The answer must be one number: how many lines of the records contain "pixel".

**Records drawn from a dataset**
----
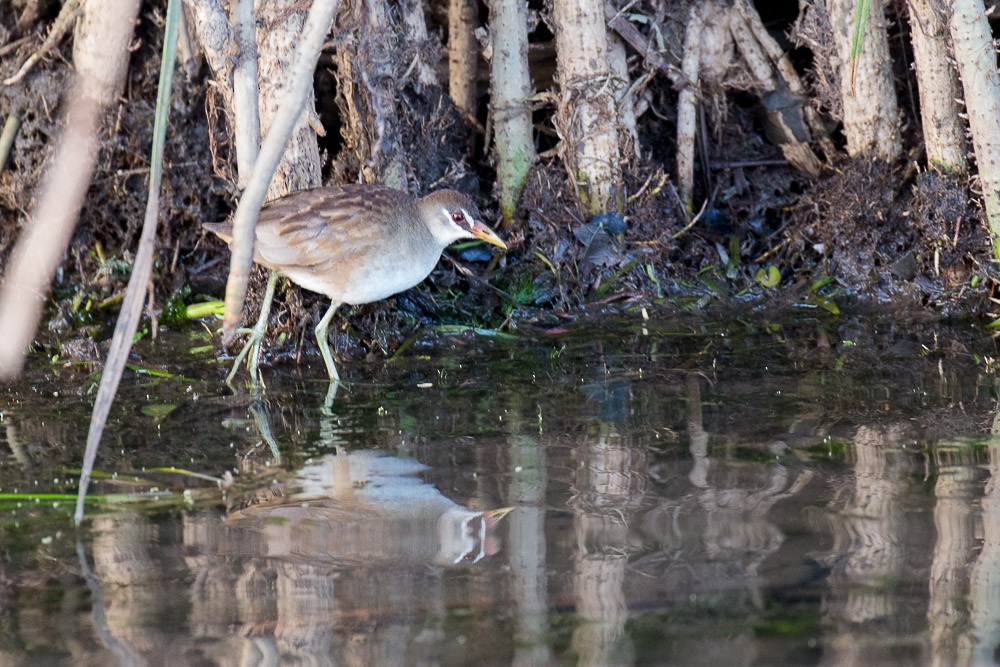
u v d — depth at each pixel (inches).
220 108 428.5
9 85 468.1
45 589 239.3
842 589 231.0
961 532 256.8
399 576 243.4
----
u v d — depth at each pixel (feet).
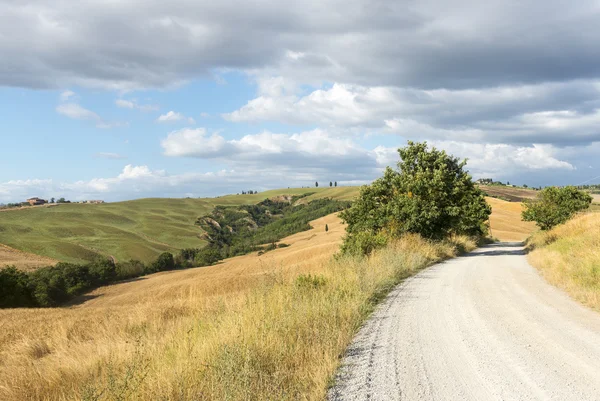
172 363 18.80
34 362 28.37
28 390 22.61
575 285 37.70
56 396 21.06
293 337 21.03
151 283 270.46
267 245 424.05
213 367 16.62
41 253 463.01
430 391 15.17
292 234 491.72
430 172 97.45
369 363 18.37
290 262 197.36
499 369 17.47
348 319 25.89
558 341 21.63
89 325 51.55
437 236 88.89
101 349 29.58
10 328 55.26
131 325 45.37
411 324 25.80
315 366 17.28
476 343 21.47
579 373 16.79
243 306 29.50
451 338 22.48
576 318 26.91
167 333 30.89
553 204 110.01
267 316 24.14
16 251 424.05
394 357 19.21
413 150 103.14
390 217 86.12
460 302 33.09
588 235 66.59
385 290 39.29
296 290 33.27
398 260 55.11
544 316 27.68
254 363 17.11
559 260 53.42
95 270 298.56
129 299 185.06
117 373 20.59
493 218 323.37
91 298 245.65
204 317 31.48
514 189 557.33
----
**TASK OUTPUT**
2